# Why does an 8 point DFT behave differently from a 16 point?

I have a 50 Hz sine wave sampled at 1600 Samples/second.I'm computing the 16 point DFT.So my fundamental frequency is 100 Hz.

I then decimated the 1600 samples to 400 samples.I then computed the 8 point DFT using this.Now my fundamental component is 50 Hz.The second harmonic is 100 Hz.

I plotted the above two scenarios on matlab.In the first case (16 Point) the magnitude of the 100 Hz component is nearly 3.5.

In the second case (8 Point) the magnitude of the 100 Hz component is nearly zero.The magnitude of the 50 Hz component is nearly 4.

Why does this anomaly occur?

Thanks,

Jose

Here's the code for this

%----------------------------Sine Wave------------------------------%

f = 50;

t = 0:(1/1600):(1-(1/1600))

Signal = sin(2*pi*f*t);

subplot(3,1,1)

plot(t,Signal)

ylabel('Amplitude')

title('50 Hz Sine wave at 1600 samples/sec');

%-------------------16 Point DFT-----------------------%

DFT_app_16 = fft(Signal,16);

subplot(3,1,2)
stem((0:100:1500),abs(DFT_app_16))

ylabel('Magnitude')
title('16 Point DFT')

%---------------------8 Point DFT--------------------------%

Dec_Sample = [];

for i = 1:4:1597
Dec_Sample = [Dec_Sample ((Signal(1,i) + Signal(1,i+1) + Signal(1,i+2) + Signal(1,i+3))/4)]

end

DFT_app_8 = fft(Dec_Sample,8);

subplot(3,1,3)
stem((0:50:350),abs(DFT_app_8))

xlabel('Frequency(Hz)')
ylabel('Magnitude')

title('8 Point DFT')

• Could you add the Matlab code to clarify what you did? – Matt L. Dec 2 '14 at 10:34

Your sin frequency is 50 Hz, but in your 16 point DFT there is no 50 Hz bin. There is a 0 Hz bin and a 100 Hz bin, and you can see that some of the signal power goes into both of them. This is a non-ideal way of capturing a 50 Hz tone.

The 8 point DFT has a 50 Hz bin, and you can see that it captures almost all of the signal power.
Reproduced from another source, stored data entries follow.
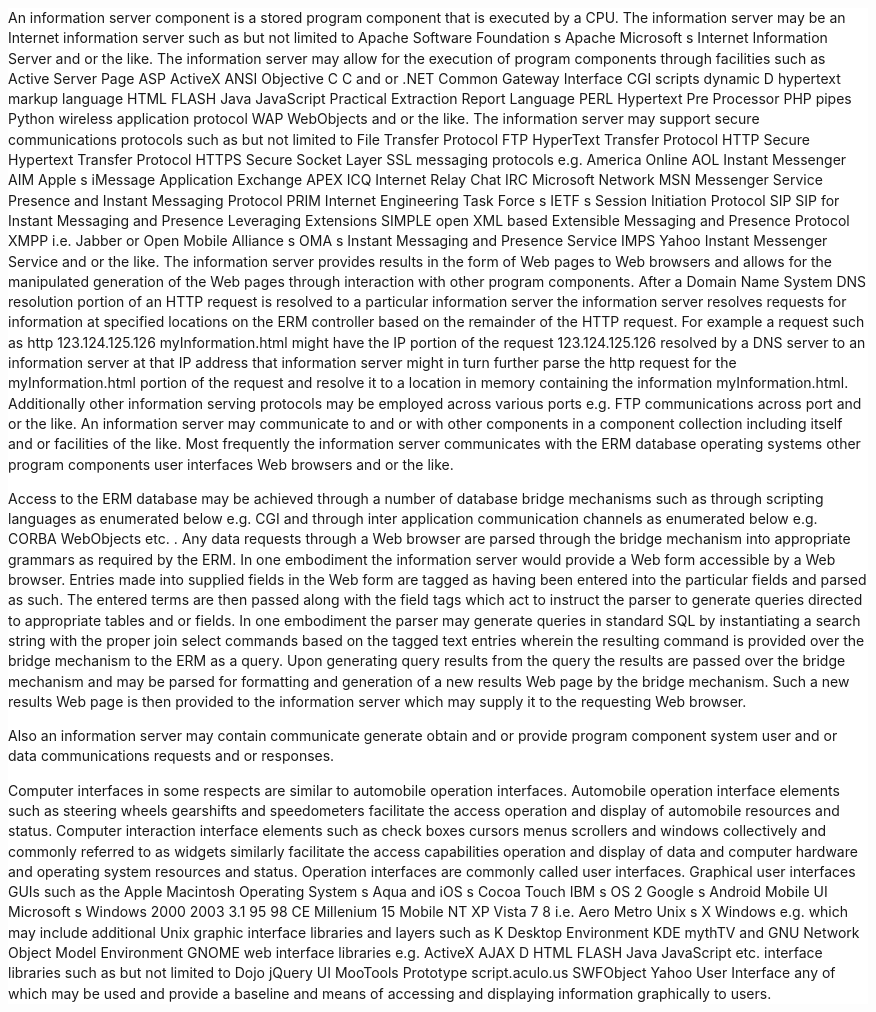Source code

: An information server component is a stored program component that is executed by a CPU. The information server may be an Internet information server such as but not limited to Apache Software Foundation s Apache Microsoft s Internet Information Server and or the like. The information server may allow for the execution of program components through facilities such as Active Server Page ASP ActiveX ANSI Objective C C and or .NET Common Gateway Interface CGI scripts dynamic D hypertext markup language HTML FLASH Java JavaScript Practical Extraction Report Language PERL Hypertext Pre Processor PHP pipes Python wireless application protocol WAP WebObjects and or the like. The information server may support secure communications protocols such as but not limited to File Transfer Protocol FTP HyperText Transfer Protocol HTTP Secure Hypertext Transfer Protocol HTTPS Secure Socket Layer SSL messaging protocols e.g. America Online AOL Instant Messenger AIM Apple s iMessage Application Exchange APEX ICQ Internet Relay Chat IRC Microsoft Network MSN Messenger Service Presence and Instant Messaging Protocol PRIM Internet Engineering Task Force s IETF s Session Initiation Protocol SIP SIP for Instant Messaging and Presence Leveraging Extensions SIMPLE open XML based Extensible Messaging and Presence Protocol XMPP i.e. Jabber or Open Mobile Alliance s OMA s Instant Messaging and Presence Service IMPS Yahoo Instant Messenger Service and or the like. The information server provides results in the form of Web pages to Web browsers and allows for the manipulated generation of the Web pages through interaction with other program components. After a Domain Name System DNS resolution portion of an HTTP request is resolved to a particular information server the information server resolves requests for information at specified locations on the ERM controller based on the remainder of the HTTP request. For example a request such as http 123.124.125.126 myInformation.html might have the IP portion of the request 123.124.125.126 resolved by a DNS server to an information server at that IP address that information server might in turn further parse the http request for the myInformation.html portion of the request and resolve it to a location in memory containing the information myInformation.html. Additionally other information serving protocols may be employed across various ports e.g. FTP communications across port and or the like. An information server may communicate to and or with other components in a component collection including itself and or facilities of the like. Most frequently the information server communicates with the ERM database operating systems other program components user interfaces Web browsers and or the like.

Access to the ERM database may be achieved through a number of database bridge mechanisms such as through scripting languages as enumerated below e.g. CGI and through inter application communication channels as enumerated below e.g. CORBA WebObjects etc. . Any data requests through a Web browser are parsed through the bridge mechanism into appropriate grammars as required by the ERM. In one embodiment the information server would provide a Web form accessible by a Web browser. Entries made into supplied fields in the Web form are tagged as having been entered into the particular fields and parsed as such. The entered terms are then passed along with the field tags which act to instruct the parser to generate queries directed to appropriate tables and or fields. In one embodiment the parser may generate queries in standard SQL by instantiating a search string with the proper join select commands based on the tagged text entries wherein the resulting command is provided over the bridge mechanism to the ERM as a query. Upon generating query results from the query the results are passed over the bridge mechanism and may be parsed for formatting and generation of a new results Web page by the bridge mechanism. Such a new results Web page is then provided to the information server which may supply it to the requesting Web browser.

Also an information server may contain communicate generate obtain and or provide program component system user and or data communications requests and or responses.

Computer interfaces in some respects are similar to automobile operation interfaces. Automobile operation interface elements such as steering wheels gearshifts and speedometers facilitate the access operation and display of automobile resources and status. Computer interaction interface elements such as check boxes cursors menus scrollers and windows collectively and commonly referred to as widgets similarly facilitate the access capabilities operation and display of data and computer hardware and operating system resources and status. Operation interfaces are commonly called user interfaces. Graphical user interfaces GUIs such as the Apple Macintosh Operating System s Aqua and iOS s Cocoa Touch IBM s OS 2 Google s Android Mobile UI Microsoft s Windows 2000 2003 3.1 95 98 CE Millenium 15 Mobile NT XP Vista 7 8 i.e. Aero Metro Unix s X Windows e.g. which may include additional Unix graphic interface libraries and layers such as K Desktop Environment KDE mythTV and GNU Network Object Model Environment GNOME web interface libraries e.g. ActiveX AJAX D HTML FLASH Java JavaScript etc. interface libraries such as but not limited to Dojo jQuery UI MooTools Prototype script.aculo.us SWFObject Yahoo User Interface any of which may be used and provide a baseline and means of accessing and displaying information graphically to users.
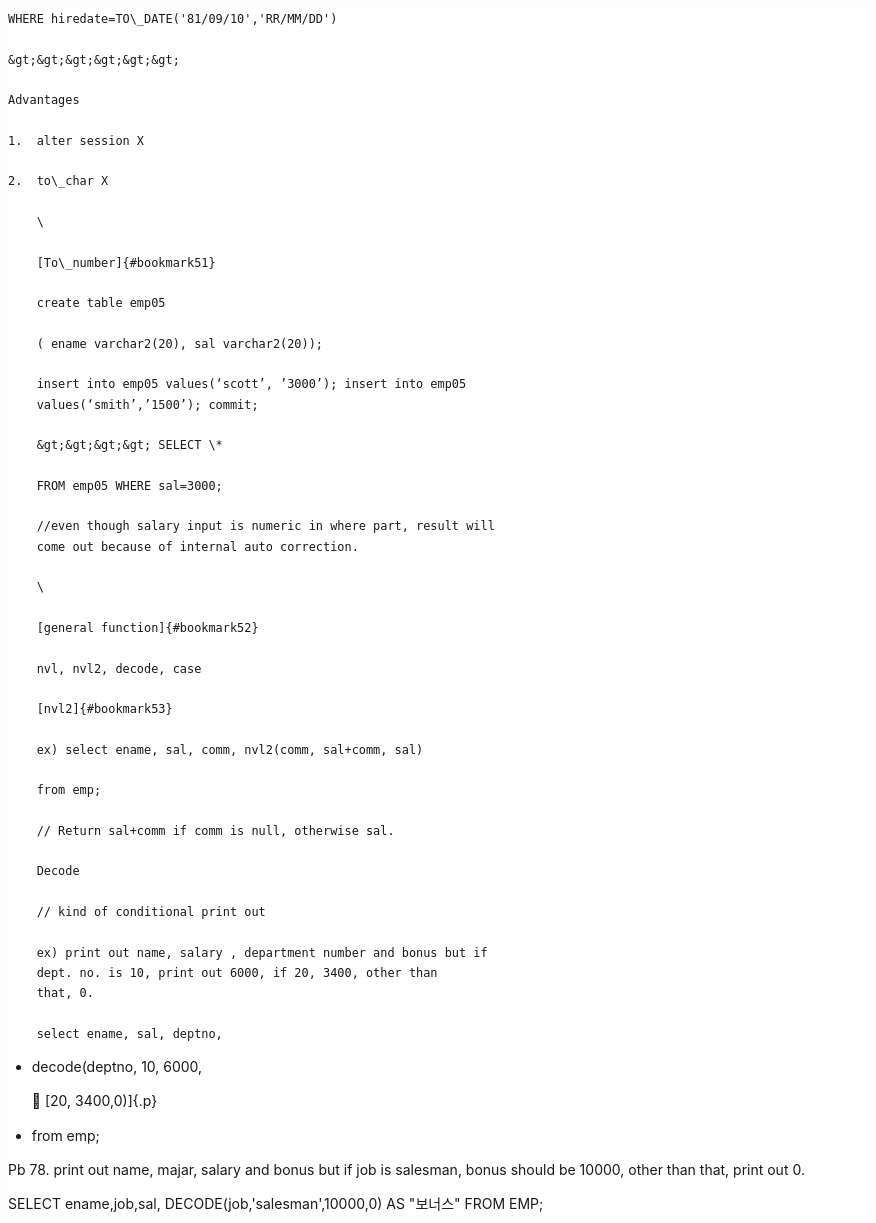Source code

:     WHERE hiredate=TO\_DATE('81/09/10','RR/MM/DD')

    &gt;&gt;&gt;&gt;&gt;&gt;

    Advantages

    1.  alter session X

    2.  to\_char X

        \

        [To\_number]{#bookmark51}

        create table emp05

        ( ename varchar2(20), sal varchar2(20));

        insert into emp05 values(‘scott’, ’3000’); insert into emp05
        values(‘smith’,’1500’); commit;

        &gt;&gt;&gt;&gt; SELECT \*

        FROM emp05 WHERE sal=3000;

        //even though salary input is numeric in where part, result will
        come out because of internal auto correction.

        \

        [general function]{#bookmark52}

        nvl, nvl2, decode, case

        [nvl2]{#bookmark53}

        ex) select ename, sal, comm, nvl2(comm, sal+comm, sal)

        from emp;

        // Return sal+comm if comm is null, otherwise sal.

        Decode

        // kind of conditional print out

        ex) print out name, salary , department number and bonus but if
        dept. no. is 10, print out 6000, if 20, 3400, other than
        that, 0.

        select ename, sal, deptno,

-   decode(deptno, 10, 6000,

     [20, 3400,0)]{.p}

-   from emp;

Pb 78. print out name, majar, salary and bonus but if job is salesman,
bonus should be 10000, other than that, print out 0.

SELECT ename,job,sal, DECODE(job,'salesman',10000,0) AS "보너스" FROM
EMP;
• Yes,But I want to know why in the 16 point DFT does the signal power get split between 0 Hz and 100 Hz? Ideally shouldn't both these frequency components be zero? – Jose Kurian Dec 2 '14 at 11:16
• No. The signal power is going to go somewhere. The Fourier transform preserves energy, meaning that the transform will have the same energy as the original signal, so the energy has to go somewhere, it's just a matter of where. It goes mostly into the 0 Hz and 100 Hz bins because those are the closest to 50 Hz. – Jim Clay Dec 2 '14 at 11:21
• That pretty much answers my question.But is there any mathematical proof for this? – Jose Kurian Dec 2 '14 at 11:25
• Mathematical proof of the energy preservation property of the Fourier transform, or something else? – Jim Clay Dec 2 '14 at 11:26
• @JoseKurian: Check out Parseval's theorem. – Matt L. Dec 2 '14 at 12:27

The difference isn't in the DFT. The difference comes from the decimation. Lowering the sampling rate by 4 changes the bins.
Before decimation, and using a sampling rate of 1600, you end up with frequency bins that are 100Hz wide. Since 50Hz doesn't fit exactly, the energy for the 50Hz gets smeared across several bins.

After decimation, your sampling frequency is 400Hz. With an 8 point fft, the bins are then 50Hz wide. The full energy of the 50Hz signal is then contained entirely in one bin.

You could do an 8 point FFT on the signal before decimation, and you will see the smearing caused by the signal frequency being between bins just like you do with the 16 point FFT.

If you use a 32 point FFT instead of a 16 point, then the smearing will also go away - 32 bins at 1600 give bins 50 Hz wide.

Each FFT result bin represents a spectrum that is 2 bins wide to the nearest zeros, and actually infinitely wide (but tapered) if you include all the lesser Sinc function ripples. So any pure sine waves that are not exactly integer periodic in the FFT width will appear in all the FFT result bins, but mostly in the two nearest FFT result bins.

Your second graph is for a sine wave that is exactly integer periodic in the FFT width, and thus centered only in one bin, as the Sinc function just happens to be zero at all the other FFT result bins when the FFT width is an exact integer multiple of the sine wave's period.